En primer lugar, la decepción de un hombre joven, algo mayor que él, con finura intelectual y sensibilidad estética, ante el espectáculo de la política española del momento. José Antonio se revela contra los que llama tres grandes males de España: la escisión territorial (el tema de los separatismos), la escisión política (los partidos políticos) y la lucha de clases (el sindicalismo obrero). Son tres premisas basadas en el odio y el egoísmo, lo más opuesto al amor y la comprensión que pensarse pueda. El diagnóstico que José Antonio hace de los males de la segunda república coincide completamente con el suyo. El espectáculo de los partidos políticos fue bochornoso, la escisión de la unidad nacional, desgarradora, y el principio de la lucha de clases, inaceptable.

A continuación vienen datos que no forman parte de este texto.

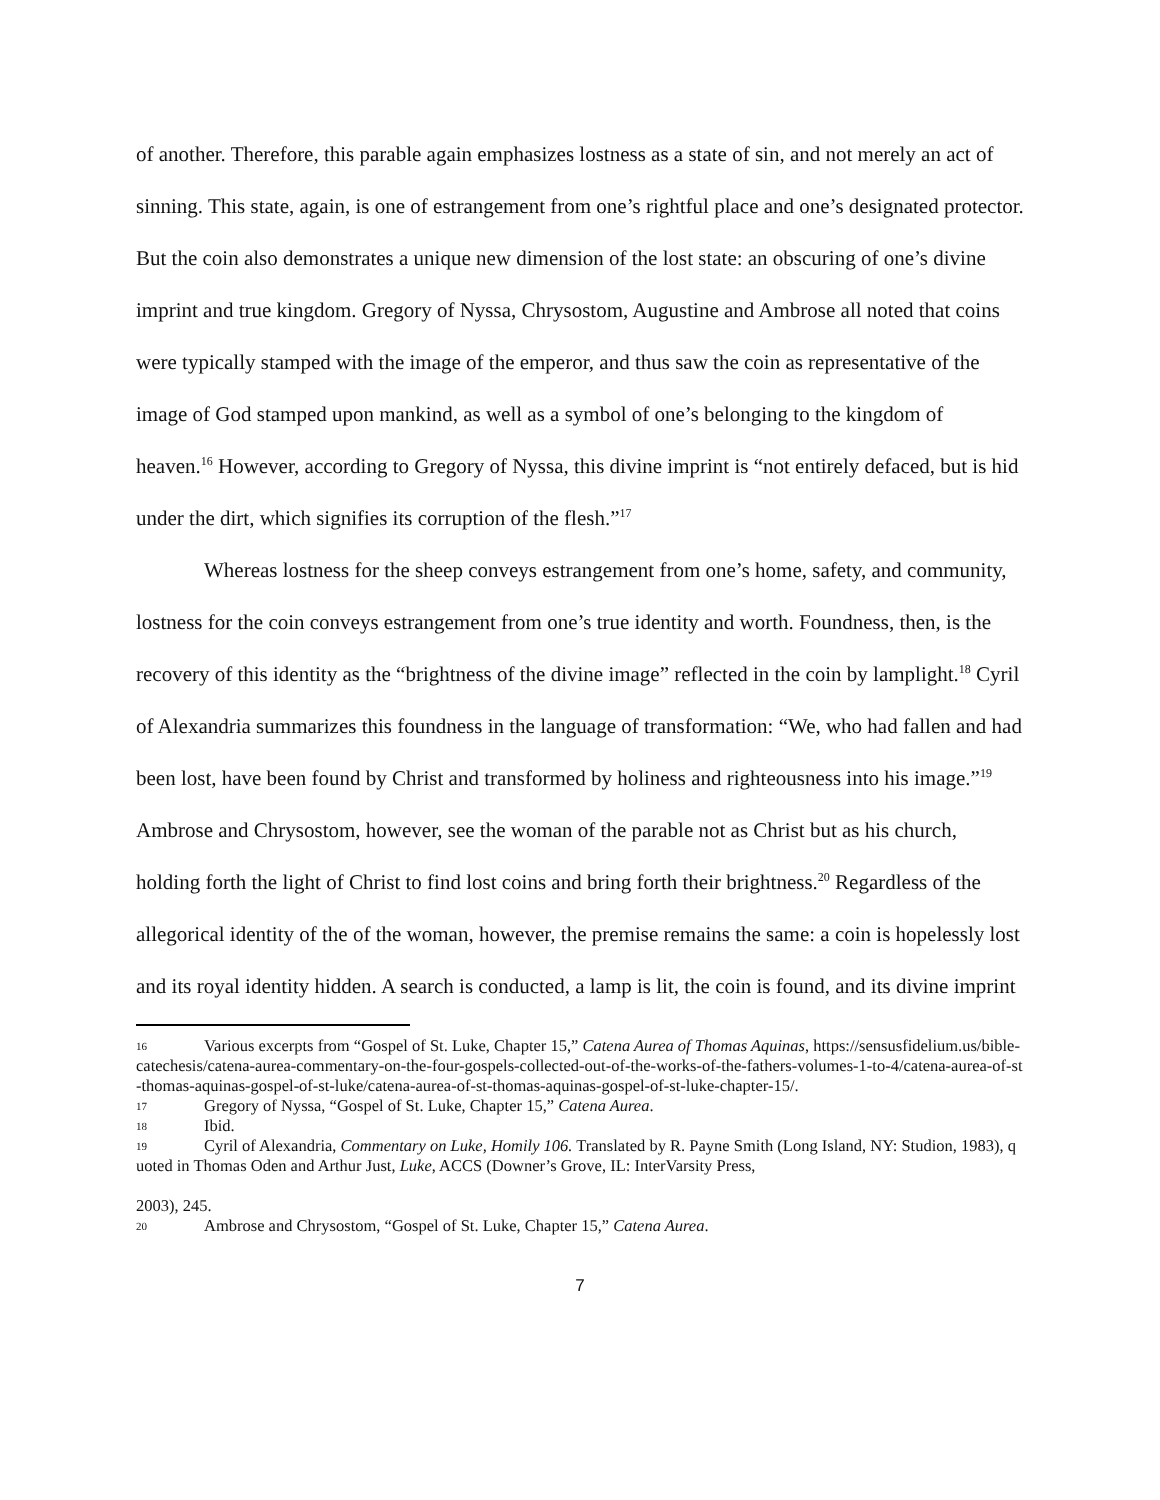of another. Therefore, this parable again emphasizes lostness as a state of sin, and not merely an act of sinning. This state, again, is one of estrangement from one’s rightful place and one’s designated protector. But the coin also demonstrates a unique new dimension of the lost state: an obscuring of one’s divine imprint and true kingdom. Gregory of Nyssa, Chrysostom, Augustine and Ambrose all noted that coins were typically stamped with the image of the emperor, and thus saw the coin as representative of the image of God stamped upon mankind, as well as a symbol of one’s belonging to the kingdom of heaven.<sup>16</sup> However, according to Gregory of Nyssa, this divine imprint is “not entirely defaced, but is hid under the dirt, which signifies its corruption of the flesh.”<sup>17</sup>
Whereas lostness for the sheep conveys estrangement from one’s home, safety, and community, lostness for the coin conveys estrangement from one’s true identity and worth. Foundness, then, is the recovery of this identity as the “brightness of the divine image” reflected in the coin by lamplight.<sup>18</sup> Cyril of Alexandria summarizes this foundness in the language of transformation: “We, who had fallen and had been lost, have been found by Christ and transformed by holiness and righteousness into his image.”<sup>19</sup> Ambrose and Chrysostom, however, see the woman of the parable not as Christ but as his church, holding forth the light of Christ to find lost coins and bring forth their brightness.<sup>20</sup> Regardless of the allegorical identity of the of the woman, however, the premise remains the same: a coin is hopelessly lost and its royal identity hidden. A search is conducted, a lamp is lit, the coin is found, and its divine imprint
16 Various excerpts from “Gospel of St. Luke, Chapter 15,” Catena Aurea of Thomas Aquinas, https://sensusfidelium.us/bible-catechesis/catena-aurea-commentary-on-the-four-gospels-collected-out-of-the-works-of-the-fathers-volumes-1-to-4/catena-aurea-of-st-thomas-aquinas-gospel-of-st-luke/catena-aurea-of-st-thomas-aquinas-gospel-of-st-luke-chapter-15/.
17 Gregory of Nyssa, “Gospel of St. Luke, Chapter 15,” Catena Aurea.
18 Ibid.
19 Cyril of Alexandria, Commentary on Luke, Homily 106. Translated by R. Payne Smith (Long Island, NY: Studion, 1983), quoted in Thomas Oden and Arthur Just, Luke, ACCS (Downer’s Grove, IL: InterVarsity Press,
2003), 245.
20 Ambrose and Chrysostom, “Gospel of St. Luke, Chapter 15,” Catena Aurea.
7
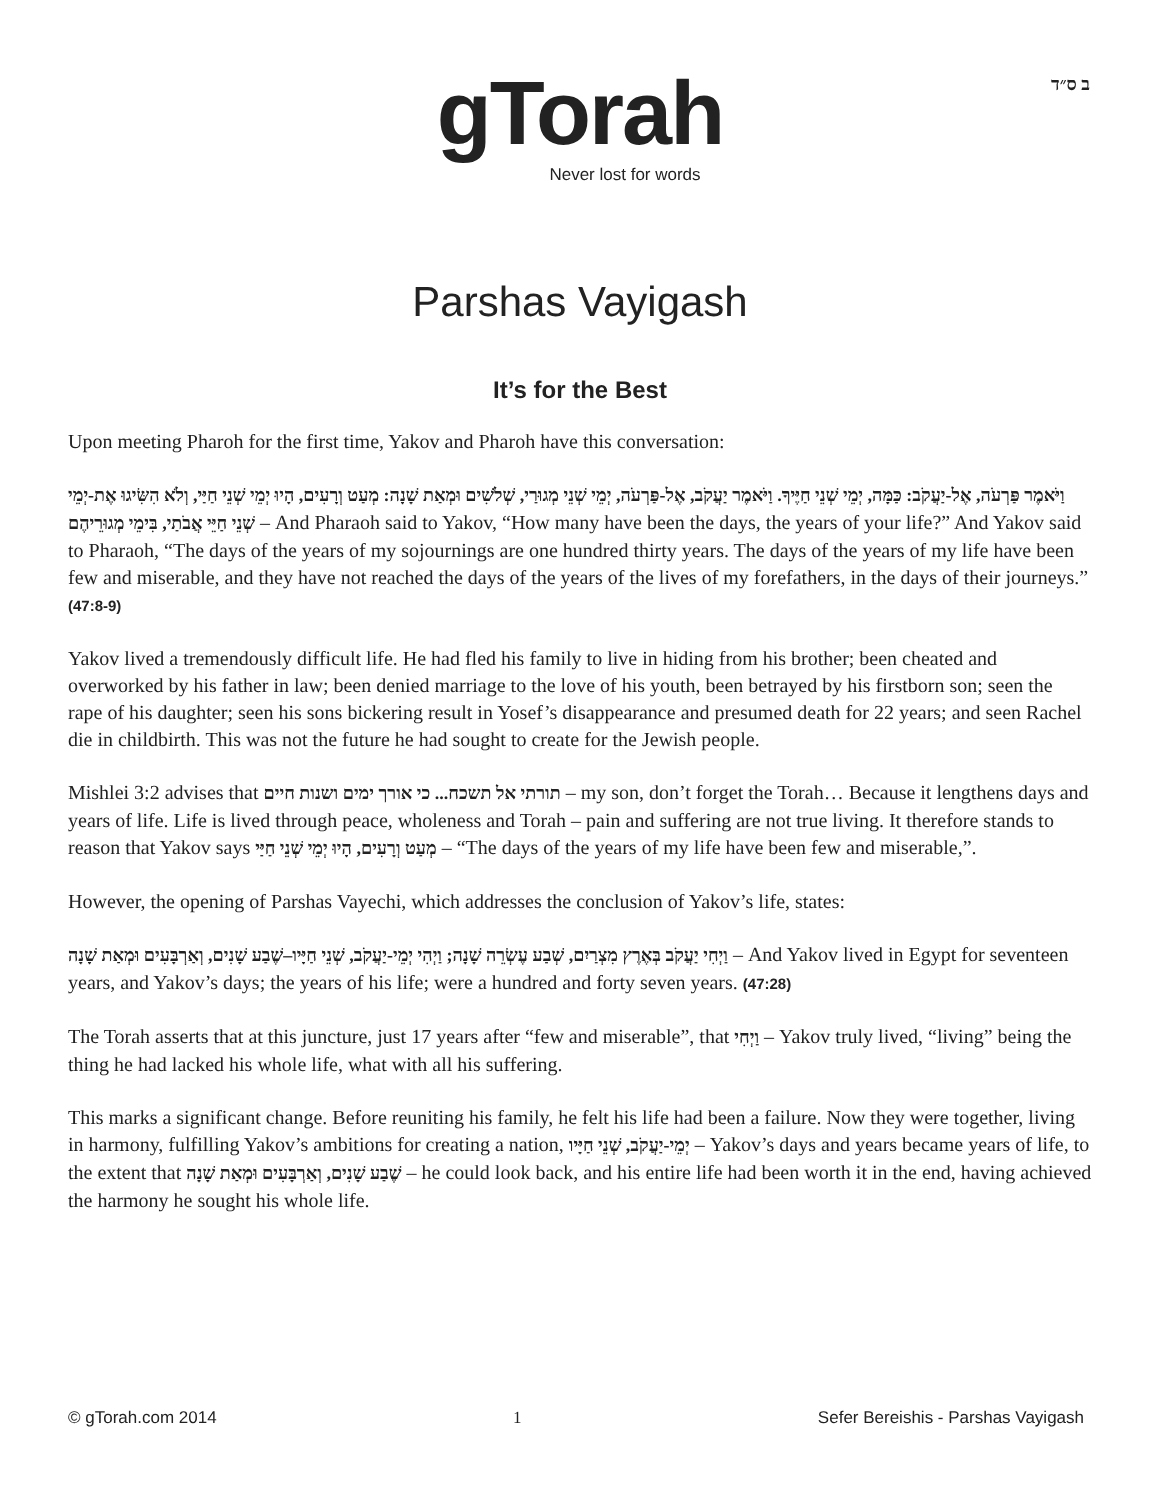ב ס״ד
gTorah
Never lost for words
Parshas Vayigash
It’s for the Best
Upon meeting Pharoh for the first time, Yakov and Pharoh have this conversation:
וַיֹּאמֶר פַּרְעֹה, אֶל-יַעֲקֹב: כַּמָּה, יְמֵי שְׁנֵי חַיֶּיךָ. וַיֹּאמֶר יַעֲקֹב, אֶל-פַּרְעֹה, יְמֵי שְׁנֵי מְגוּרַי, שְׁלֹשִׁים וּמְאַת שָׁנָה: מְעַט וְרָעִים, הָיוּ יְמֵי שְׁנֵי חַיַּי, וְלֹא הִשִּׂיגוּ אֶת-יְמֵי שְׁנֵי חַיֵּי אֲבֹתַי, בִּימֵי מְגוּרֵיהֶם – And Pharaoh said to Yakov, “How many have been the days, the years of your life?” And Yakov said to Pharaoh, “The days of the years of my sojournings are one hundred thirty years. The days of the years of my life have been few and miserable, and they have not reached the days of the years of the lives of my forefathers, in the days of their journeys.” (47:8-9)
Yakov lived a tremendously difficult life. He had fled his family to live in hiding from his brother; been cheated and overworked by his father in law; been denied marriage to the love of his youth, been betrayed by his firstborn son; seen the rape of his daughter; seen his sons bickering result in Yosef’s disappearance and presumed death for 22 years; and seen Rachel die in childbirth. This was not the future he had sought to create for the Jewish people.
Mishlei 3:2 advises that תורתי אל תשכח... כי אורך ימים ושנות חיים – my son, don’t forget the Torah… Because it lengthens days and years of life. Life is lived through peace, wholeness and Torah – pain and suffering are not true living. It therefore stands to reason that Yakov says מְעַט וְרָעִים, הָיוּ יְמֵי שְׁנֵי חַיַּי – “The days of the years of my life have been few and miserable,”.
However, the opening of Parshas Vayechi, which addresses the conclusion of Yakov’s life, states:
וַיְחִי יַעֲקֹב בְּאֶרֶץ מִצְרַיִם, שְׁבַע עֶשְׂרֵה שָׁנָה; וַיְהִי יְמֵי-יַעֲקֹב, שְׁנֵי חַיָּיו–שֶׁבַע שָׁנִים, וְאַרְבָּעִים וּמְאַת שָׁנָה – And Yakov lived in Egypt for seventeen years, and Yakov’s days; the years of his life; were a hundred and forty seven years. (47:28)
The Torah asserts that at this juncture, just 17 years after “few and miserable”, that וַיְחִי – Yakov truly lived, “living” being the thing he had lacked his whole life, what with all his suffering.
This marks a significant change. Before reuniting his family, he felt his life had been a failure. Now they were together, living in harmony, fulfilling Yakov’s ambitions for creating a nation, יְמֵי-יַעֲקֹב, שְׁנֵי חַיָּיו – Yakov’s days and years became years of life, to the extent that שֶׁבַע שָׁנִים, וְאַרְבָּעִים וּמְאַת שָׁנָה – he could look back, and his entire life had been worth it in the end, having achieved the harmony he sought his whole life.
© gTorah.com 2014 1 Sefer Bereishis - Parshas Vayigash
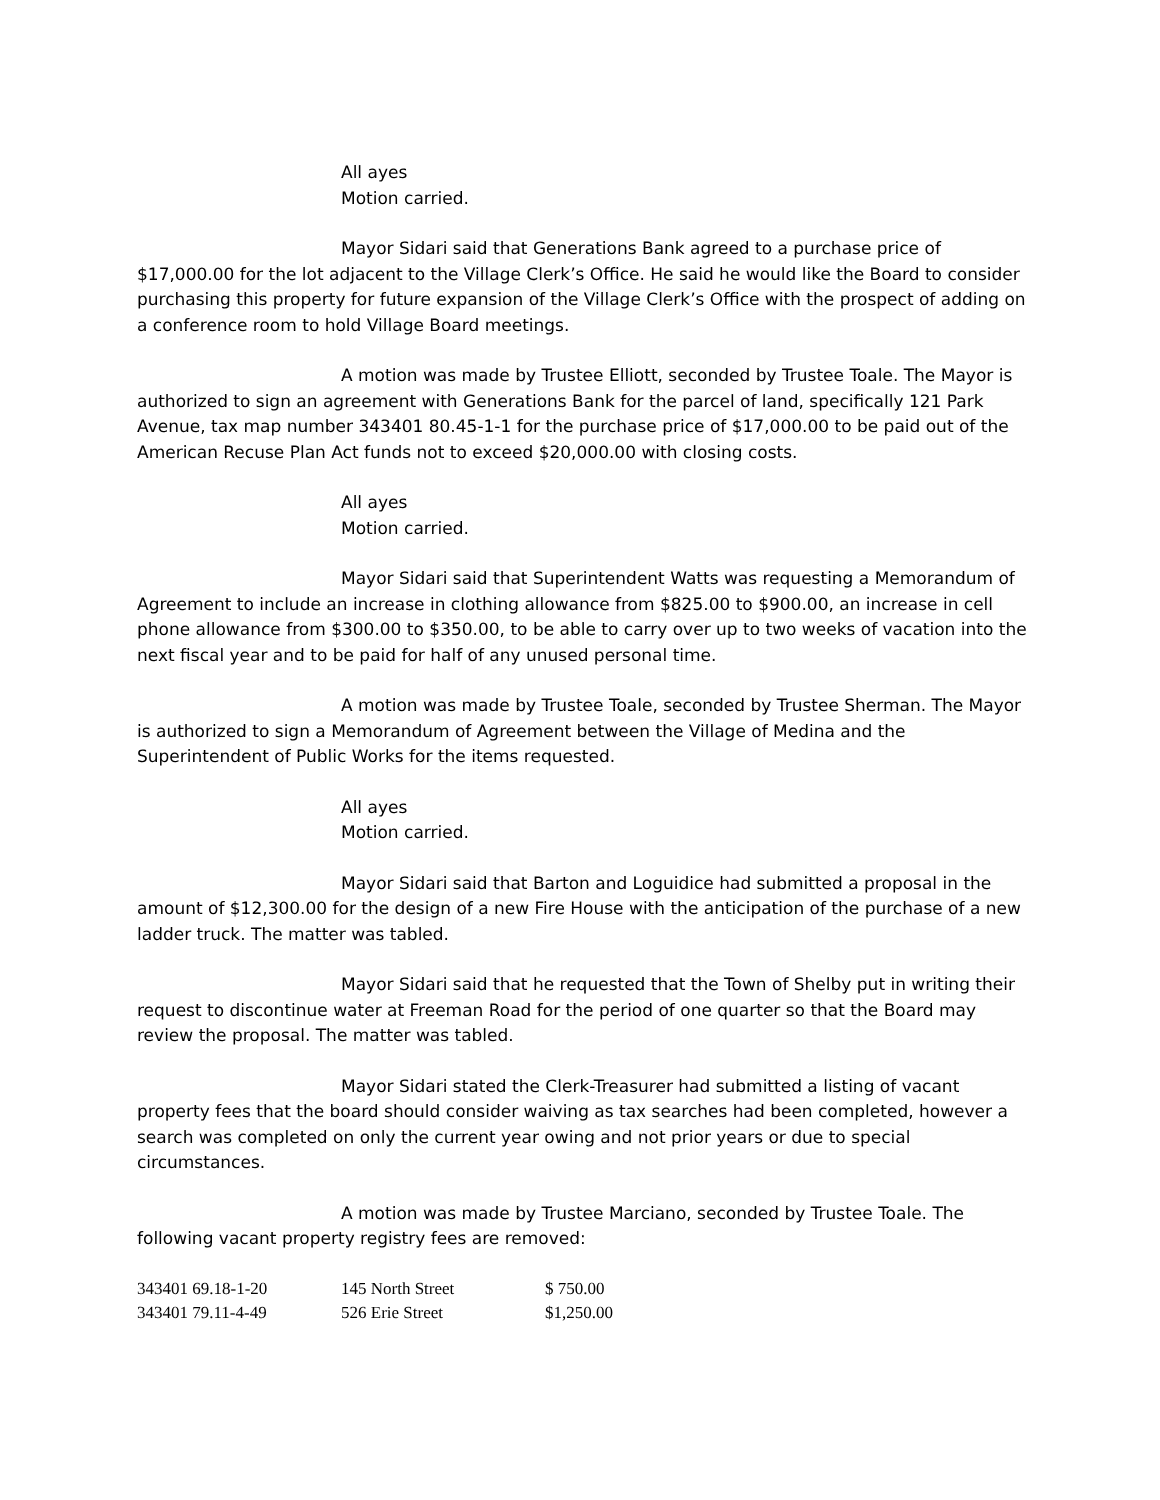All ayes
Motion carried.
Mayor Sidari said that Generations Bank agreed to a purchase price of $17,000.00 for the lot adjacent to the Village Clerk’s Office. He said he would like the Board to consider purchasing this property for future expansion of the Village Clerk’s Office with the prospect of adding on a conference room to hold Village Board meetings.
A motion was made by Trustee Elliott, seconded by Trustee Toale. The Mayor is authorized to sign an agreement with Generations Bank for the parcel of land, specifically 121 Park Avenue, tax map number 343401 80.45-1-1 for the purchase price of $17,000.00 to be paid out of the American Recuse Plan Act funds not to exceed $20,000.00 with closing costs.
All ayes
Motion carried.
Mayor Sidari said that Superintendent Watts was requesting a Memorandum of Agreement to include an increase in clothing allowance from $825.00 to $900.00, an increase in cell phone allowance from $300.00 to $350.00, to be able to carry over up to two weeks of vacation into the next fiscal year and to be paid for half of any unused personal time.
A motion was made by Trustee Toale, seconded by Trustee Sherman. The Mayor is authorized to sign a Memorandum of Agreement between the Village of Medina and the Superintendent of Public Works for the items requested.
All ayes
Motion carried.
Mayor Sidari said that Barton and Loguidice had submitted a proposal in the amount of $12,300.00 for the design of a new Fire House with the anticipation of the purchase of a new ladder truck. The matter was tabled.
Mayor Sidari said that he requested that the Town of Shelby put in writing their request to discontinue water at Freeman Road for the period of one quarter so that the Board may review the proposal. The matter was tabled.
Mayor Sidari stated the Clerk-Treasurer had submitted a listing of vacant property fees that the board should consider waiving as tax searches had been completed, however a search was completed on only the current year owing and not prior years or due to special circumstances.
A motion was made by Trustee Marciano, seconded by Trustee Toale. The following vacant property registry fees are removed:
| 343401 69.18-1-20 | 145 North Street | $ 750.00 |
| 343401 79.11-4-49 | 526 Erie Street | $1,250.00 |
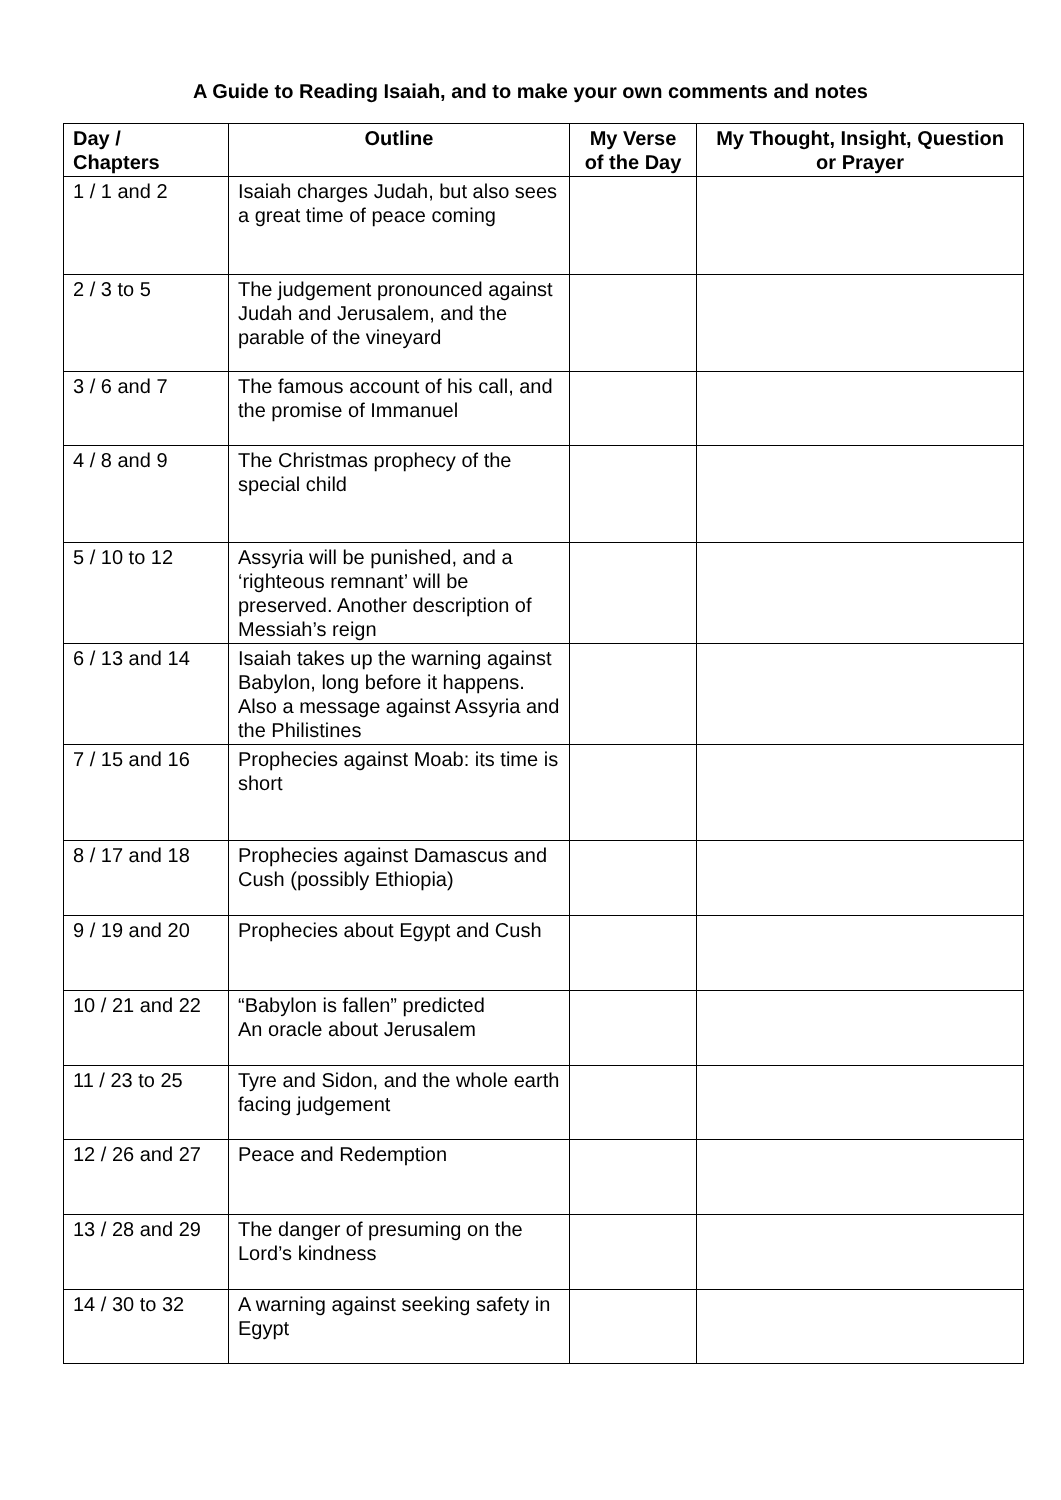A Guide to Reading Isaiah, and to make your own comments and notes
| Day / Chapters | Outline | My Verse of the Day | My Thought, Insight, Question or Prayer |
| --- | --- | --- | --- |
| 1 / 1 and 2 | Isaiah charges Judah, but also sees a great time of peace coming | | |
| 2 / 3 to 5 | The judgement pronounced against Judah and Jerusalem, and the parable of the vineyard | | |
| 3 / 6 and 7 | The famous account of his call, and the promise of Immanuel | | |
| 4 / 8 and 9 | The Christmas prophecy of the special child | | |
| 5 / 10 to 12 | Assyria will be punished, and a ‘righteous remnant’ will be preserved. Another description of Messiah’s reign | | |
| 6 / 13 and 14 | Isaiah takes up the warning against Babylon, long before it happens. Also a message against Assyria and the Philistines | | |
| 7 / 15 and 16 | Prophecies against Moab: its time is short | | |
| 8 / 17 and 18 | Prophecies against Damascus and Cush (possibly Ethiopia) | | |
| 9 / 19 and 20 | Prophecies about Egypt and Cush | | |
| 10 / 21 and 22 | “Babylon is fallen” predicted An oracle about Jerusalem | | |
| 11 / 23 to 25 | Tyre and Sidon, and the whole earth facing judgement | | |
| 12 / 26 and 27 | Peace and Redemption | | |
| 13 / 28 and 29 | The danger of presuming on the Lord’s kindness | | |
| 14 / 30 to 32 | A warning against seeking safety in Egypt | | |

¿Y el tratamiento? ¿Qué terapéutica proponía José Antonio? Abramos el primero de los discursos que sin duda leyó, el del acto fundacional de Falange Española, pronunciado en el teatro de la Comedia el 29 de octubre de 19 33. «La Patria es una unidad total en que se integran todos los individuos y todas las clases; la Patria no puede estar en manos de la clase más fuerte ni del partido mejor organizado. La Patria es una síntesis trascendente, una síntesis indivisible, con fines propios que cumplir ». Frente a la lucha de clases, la unidad de todos en esa síntesis trascendente que es la Patria. Para Laín eso que llamaba José Antonio «síntesis trascendente» adquiría un sentido preciso: el respeto de los «valores personales», esos que Scheler consideraba superiores, jerárquicamente superiores a todos los demás y que descubría el amor, en especial el amor agápe, el amor cristiano. No era una interpretación arbitraria. En el discurso había múltiples textos que apoyaban la lectura de Laín. He aquí uno: «Cuando se tiene un sentido permanente ante la historia y ante la vida, ese propio sentido nos da las soluciones ante lo concreto, como el amor nos dice en qué caso debemos reñir y en qué casos nos debemos abrazar, sin que un verdadero amor tenga hecho un mínimo de programa de abrazos y de riñas».